The mass loss of untreated (control) spruce specimens was determined to be 42.8% for T. versicolor attack and 40.8% for C. puteana attack, respectively (Figure 6). T. versicolor attack resulted in weight loss of 17.14–11.82%, 31.79–10.92%, 32.05–7.44% and 12.00–7.44% for leached and non-leached Ur:CL-, OA:CL-, AA:CL-, and GL:CL-treated wood specimens, respectively. Meanwhile, after being exposed to C. puteana, leached and non-leached Ur:CL-, OA:CL-, AA:CL-, and GL:CL-treated wood specimens experienced a mass loss of 13.06–1.97%, 23.29–1.91%, 8.99–4.82% and 17.28–15.53%, respectively. Wood samples modified with DES solutions yielded WPG values ranging from 81.01 to 109.25%. The UL samples had significant chemical leaching during the decay test, resulting in a significant mass loss. Leached samples of T. versicolor and C. puteana had lower weight losses. The low weight losses in the leached samples suggest that the remaining wood material is sufficient to protect it from fungi attacks.

Figure 7 and Figure 8 present the TGA and DTG thermograms of DESs, while Figure 9 and Figure 10 show the TGA and DTG thermograms of spruce wood and DES-treated wood.
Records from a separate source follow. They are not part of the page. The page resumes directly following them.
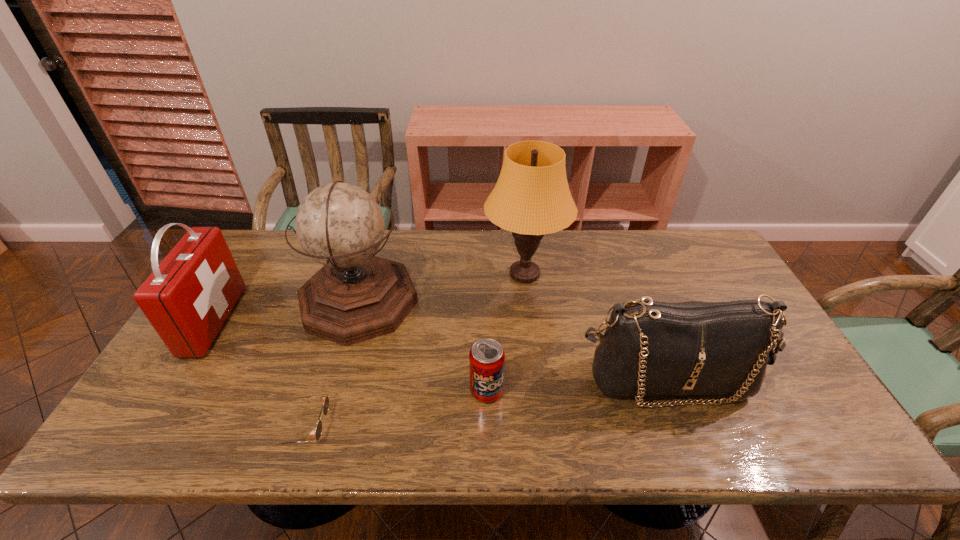
Find the location of `unoccupied position between the globe and the leftmost object`. unoccupied position between the globe and the leftmost object is located at coordinates (286, 311).

Where is `object that is the fifth closest to the first-aid kit`? object that is the fifth closest to the first-aid kit is located at coordinates (649, 348).

The image size is (960, 540). What are the coordinates of `object that stands as the closest to the handbag` in the screenshot? It's located at pos(531,198).

Where is `free space that satisfies the following two spatial constraints: 1. on the back side of the soda can; 2. on the left side of the lampshade`? free space that satisfies the following two spatial constraints: 1. on the back side of the soda can; 2. on the left side of the lampshade is located at coordinates (485, 274).

The width and height of the screenshot is (960, 540). What are the coordinates of `vacant point that satisfies the following two spatial constraints: 1. on the surface of the globe; 2. on the back side of the soda can` in the screenshot? It's located at (333, 391).

The width and height of the screenshot is (960, 540). I want to click on free space that satisfies the following two spatial constraints: 1. on the front face of the fifth tallest object; 2. on the right side of the first-aid kit, so click(x=170, y=391).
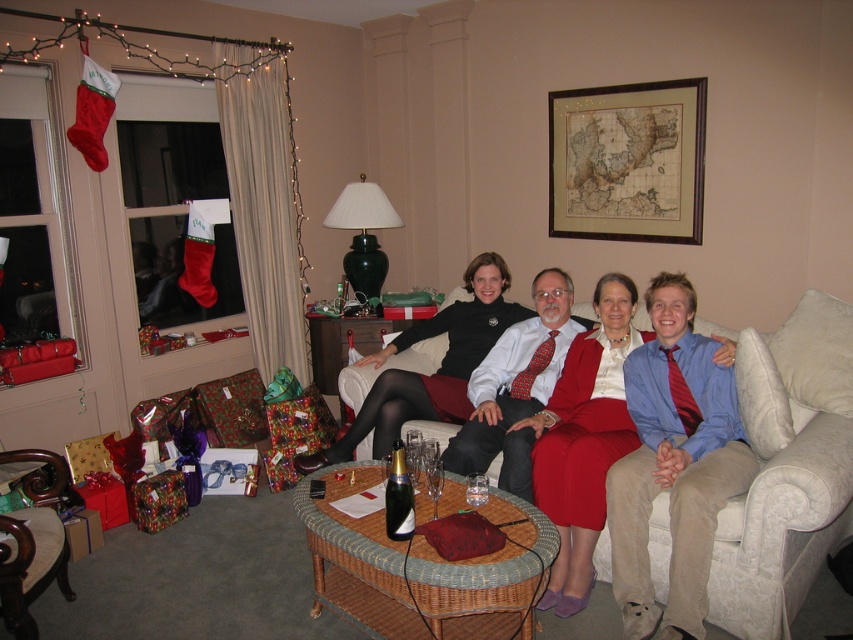
Question: Does matte black dress at center appear over transparent glass wine glass at center?

Choices:
 (A) yes
 (B) no

Answer: (A)

Question: Which of the following is the farthest from the observer?

Choices:
 (A) matte black sweater at center
 (B) matte black dress at center

Answer: (A)

Question: Which point appears farthest from the camera in this image?

Choices:
 (A) [502, 300]
 (B) [407, 476]
 (C) [12, 634]
 (D) [428, 476]

Answer: (A)

Question: Is dark wood armchair at lower left below transparent glass wine glass at center?

Choices:
 (A) no
 (B) yes

Answer: (B)

Question: Which object is the closest to the velvet white couch at center?

Choices:
 (A) dark wood armchair at lower left
 (B) matte black dress at center
 (C) matte black sweater at center
 (D) transparent glass wine glass at center

Answer: (B)

Question: Is matte black dress at center below transparent glass wine glass at center?

Choices:
 (A) no
 (B) yes

Answer: (A)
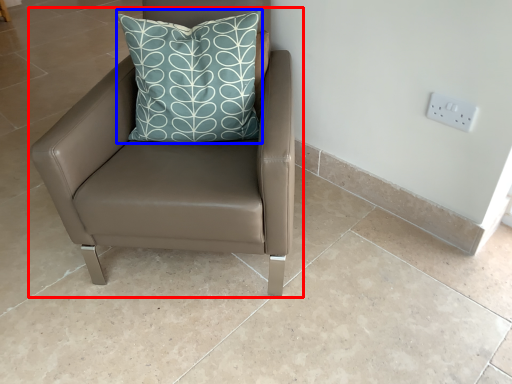
Question: Which point is closer to the camera, chair (highlighted by a red box) or pillow (highlighted by a blue box)?

Choices:
 (A) chair
 (B) pillow

Answer: (A)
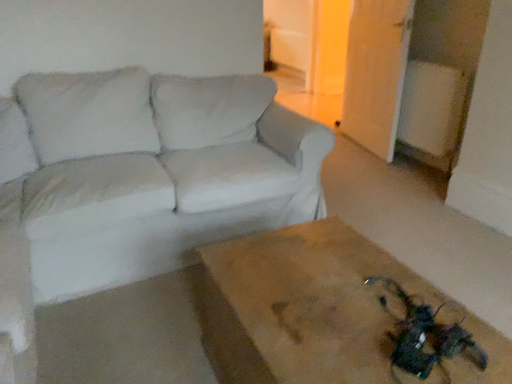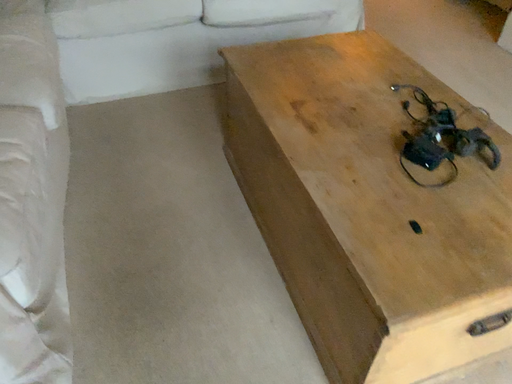
Question: How did the camera likely rotate when shooting the video?

Choices:
 (A) rotated downward
 (B) rotated upward

Answer: (A)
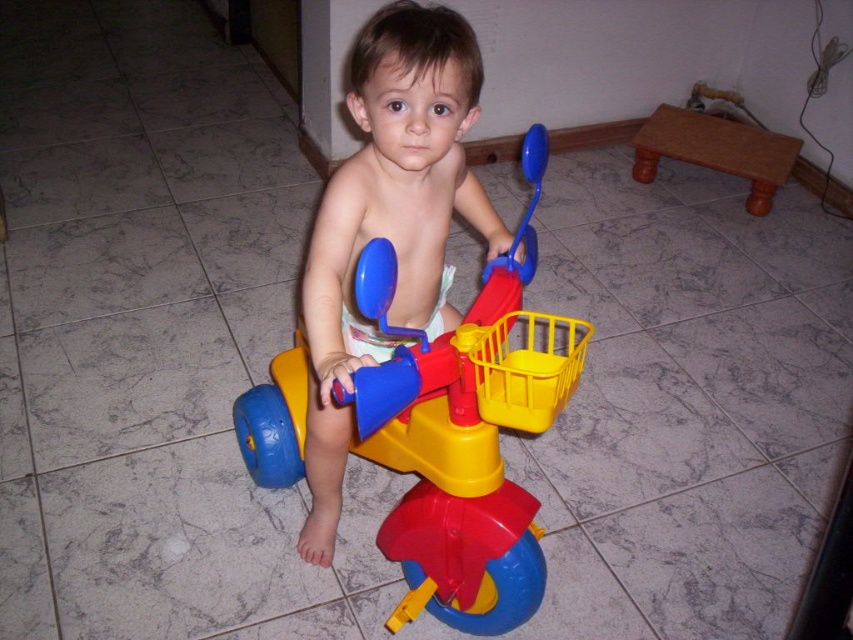
Looking at this image, you are a parent trying to clean the floor around the matte plastic tricycle at center and the matte plastic child at center. Since the child is sitting on the tricycle, which object is blocking the floor space more? Please explain.

The matte plastic tricycle at center is located below the matte plastic child at center, meaning the tricycle is closer to the floor. Since the child is sitting on the tricycle, the tricycle is the one occupying the floor space directly beneath the child, so it is blocking more floor space than the child.

You are trying to place a small toy box that measures 0.3 meters in width next to the matte plastic tricycle at center. Given the tricycle is at coordinates point 0.731, 0.528, where should you place the toy box to ensure it doesn t overlap with the tricycle?

The toy box should be placed at least 0.3 meters away from the matte plastic tricycle at center to avoid overlapping.

You are designing a playroom and need to ensure the matte plastic tricycle at center and the matte plastic child at center can fit through a doorway. The doorway is 1 meter wide. Given that the tricycle is wider than the child, can both pass through the doorway side by side?

The matte plastic tricycle at center is wider than the matte plastic child at center. Since the doorway is 1 meter wide, and the tricycle is the wider of the two, it depends on the combined width of both objects. If their total width is less than or equal to 1 meter, they can pass through side by side. However, without specific measurements, we cannot confirm for certain.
The thermal decomposition of DESs occurred in two main stages for DES1 and DES4, three main stages for DES3 and one main stage for DES2. All DESs exhibited different thermal stabilities. The initial mass loss of DES1 before 223 ℃ was 34.47%, that of DES3 before 197 ℃ was 4.4 and 13.53%, that of DES4 before 253 ℃ was 38.96%, and DES2 lost about 99.64% of its weight at 283–290 ℃. The volatility or breakdown of HBD (Ur, OA, GL, and AA) and pyrolysis of ChCL, as well as their combination, cause the decomposition of DESs to occur mainly in the temperature range of 200–315 °C. The temperatures at which DESs completely decomposed (272, 283, 313, and 299 °C) are comparable to the complete decomposition temperature of neat ChCL, which is 302 °C. The sublimation temperatures of urea (132.9 °C), glycerol (219 °C), oxalic acid (125 °C), and acetic acid were greater than the initial decomposition temperatures of Ur: ChCL (223 °C), GL: ChCL (283 °C), OA: ChCL (197 °C), and AA: ChCL (253 °C) [39,41,42].
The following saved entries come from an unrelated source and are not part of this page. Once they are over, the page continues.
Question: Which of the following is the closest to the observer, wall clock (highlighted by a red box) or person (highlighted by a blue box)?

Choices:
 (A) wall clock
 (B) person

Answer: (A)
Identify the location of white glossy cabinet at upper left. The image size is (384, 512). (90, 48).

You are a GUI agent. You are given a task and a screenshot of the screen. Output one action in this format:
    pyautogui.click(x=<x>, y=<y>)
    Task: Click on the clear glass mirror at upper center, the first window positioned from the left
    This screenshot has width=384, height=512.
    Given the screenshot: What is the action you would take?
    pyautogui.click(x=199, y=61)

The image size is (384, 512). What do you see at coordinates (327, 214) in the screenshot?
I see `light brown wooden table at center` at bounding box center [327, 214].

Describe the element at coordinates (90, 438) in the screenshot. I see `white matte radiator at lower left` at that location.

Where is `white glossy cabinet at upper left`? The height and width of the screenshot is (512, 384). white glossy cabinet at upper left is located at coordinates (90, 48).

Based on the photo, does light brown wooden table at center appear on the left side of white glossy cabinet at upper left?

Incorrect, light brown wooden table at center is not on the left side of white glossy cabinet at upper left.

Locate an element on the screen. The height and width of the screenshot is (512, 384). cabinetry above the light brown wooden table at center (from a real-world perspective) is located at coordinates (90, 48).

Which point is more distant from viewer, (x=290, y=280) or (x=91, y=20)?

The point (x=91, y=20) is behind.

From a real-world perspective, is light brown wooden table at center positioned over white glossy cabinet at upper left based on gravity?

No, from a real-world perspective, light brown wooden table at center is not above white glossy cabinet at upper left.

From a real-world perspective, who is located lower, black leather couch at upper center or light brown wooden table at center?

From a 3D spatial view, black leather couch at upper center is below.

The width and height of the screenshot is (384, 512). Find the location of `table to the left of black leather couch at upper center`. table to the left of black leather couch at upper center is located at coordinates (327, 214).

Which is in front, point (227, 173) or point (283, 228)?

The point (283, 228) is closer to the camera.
Wood thermal decomposition occurred in one main stage for DES1- and DES4-treated wood and in two main stages for DES2- and DES3-treated wood (Figure 10). The initial mass loss of DES1-treated wood before 184 °C was 19.11% and it was 45.71% for DES2-treated wood before 253 °C, 48.37% for DES3-treated wood before 256 °C and 14.87% for DES4-treated wood before 179 °C. At approximately 250 °C, DES2- and DES3-treated wood samples lost half of their weight. At 350 °C, spruce wood samples lost 81.69% of their weight. DES-treated wood samples degraded faster than control spruce samples. This is due to the fact that DES chemicals decompose at low temperatures.

4. Conclusions

Choline chloride (ChCL)-based DESs were prepared by mixing oxalic acid (OA), acetic acid (AA), urea (Ur), and glycerol (GL) as the hydrogen bond donor (HBD). Oriental spruce wood samples were exposed to these solutions at 150 °C. Then, some properties of wood were examined. Significant changes were observed in the chemical structures of wood samples impregnated with DES solutions. Significantly, an increase in hemicellulose and cellulose peaks around 1700 cm⁻¹ was determined, while the lignin peak around 1500 cm⁻¹ disappeared completely. Mass losses were reduced compared to the control samples after the decay test. However, high mass losses were observed in the unleached samples compared to the leached wood samples. This indicates that the DES solution was leached from the wood during the decay test. Samples treated with DESs provided significant resistance to the CP fungus. The weight losses observed in the leached samples of these DES solutions were 1.97 and 1.91%, respectively. These values are lower than the 3% weight loss required by the EN113 standard. While DES3 from the prepared DES samples was degraded in three stages, the other DES solutions were degraded in two stages. The initial decomposition temperature of the DES3 solution was 197 °C. While spruce wood reached a maximum weight loss at 350 °C in a single step, samples modified with DES solutions decomposed in two or three stages. DES1- and DES4-treated wood degraded in three stages. The findings indicate that ChCL-based DESs have a high potential as a low-cost, environmentally friendly wood-treatment agent.